You don't do this because you have something to prove to that jerk from high school who said you'll never amount to anything. You do it because you're an entrepreneur, and your one goal is to make more money and more impact. I call this going through "phases of broke." It's the moment where every entrepreneur has to set aside their personal comfort and ego so they can reach their next level of achievement.
How much return on investment can you expect if your money is sitting in the bank? What if you put it in the stock market or go with some other investment? If things go well, you'll get a 10 percent return. If they go really well, you'll get a little more.
What if you could take that same money and make it turn a 300 percent profit -- would you do it? That's big-picture thinking. That's what a rapidly growing business can do and no "traditional" investment vehicle can.
Fit Body Boot Camp was at a critical point. I knew if I expanded into our current headquarters, the company would take off. After nonstop planning, I knew I had the entrepreneurial skills and plan to grow my money by 300 percent. Even better, I knew my own commitment to personal growth and development, so I could become the CEO ready to helm the version of the franchise I saw in the next five years.

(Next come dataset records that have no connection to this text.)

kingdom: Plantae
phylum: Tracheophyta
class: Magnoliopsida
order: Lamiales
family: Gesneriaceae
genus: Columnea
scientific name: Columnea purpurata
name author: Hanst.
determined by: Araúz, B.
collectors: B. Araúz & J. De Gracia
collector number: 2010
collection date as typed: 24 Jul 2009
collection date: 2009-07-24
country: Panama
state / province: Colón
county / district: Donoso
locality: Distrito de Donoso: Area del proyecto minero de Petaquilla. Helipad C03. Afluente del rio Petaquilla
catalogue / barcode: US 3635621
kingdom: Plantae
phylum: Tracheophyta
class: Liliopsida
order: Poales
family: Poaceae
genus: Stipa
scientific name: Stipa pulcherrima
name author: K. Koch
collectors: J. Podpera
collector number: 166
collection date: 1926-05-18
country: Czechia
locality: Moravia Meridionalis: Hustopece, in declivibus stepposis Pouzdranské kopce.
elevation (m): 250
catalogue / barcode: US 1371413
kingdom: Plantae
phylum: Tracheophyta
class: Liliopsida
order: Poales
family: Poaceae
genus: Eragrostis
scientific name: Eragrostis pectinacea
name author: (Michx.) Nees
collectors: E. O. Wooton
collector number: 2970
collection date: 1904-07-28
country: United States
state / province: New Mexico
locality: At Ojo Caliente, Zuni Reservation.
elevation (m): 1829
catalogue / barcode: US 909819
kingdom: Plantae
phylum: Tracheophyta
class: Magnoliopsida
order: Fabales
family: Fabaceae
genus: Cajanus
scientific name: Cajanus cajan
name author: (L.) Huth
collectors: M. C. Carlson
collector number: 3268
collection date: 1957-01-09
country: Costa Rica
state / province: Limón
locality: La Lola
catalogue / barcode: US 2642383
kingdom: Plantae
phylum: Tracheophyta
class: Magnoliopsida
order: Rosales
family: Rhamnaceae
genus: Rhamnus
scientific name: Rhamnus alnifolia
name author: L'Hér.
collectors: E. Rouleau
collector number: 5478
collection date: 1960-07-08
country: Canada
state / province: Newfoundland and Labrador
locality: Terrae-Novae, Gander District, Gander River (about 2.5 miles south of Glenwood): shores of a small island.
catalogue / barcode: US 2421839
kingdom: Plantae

If you're in a similar position, leveraging your personal bank account could be the game changer your business needs. But before draining your savings, you need some high-performing income earners. Also, you've got to know how much cash you have coming in, exactly where it's coming from, and what it costs in marketing and man power for you to make a dollar.
If the margins aren't sufficient and you don't have a gameplan to 10X your growth, keep your nose to the grindstone and stay away from the bank. Too many businesses take out loans on a dream. The brightest business people know that loans don't make dreams. They kill them.
Once you have a strong business foundation and you can confidently predict the return on investment, consider expanding with your personal assets. That leap of informed faith is what can turn your business into an empire.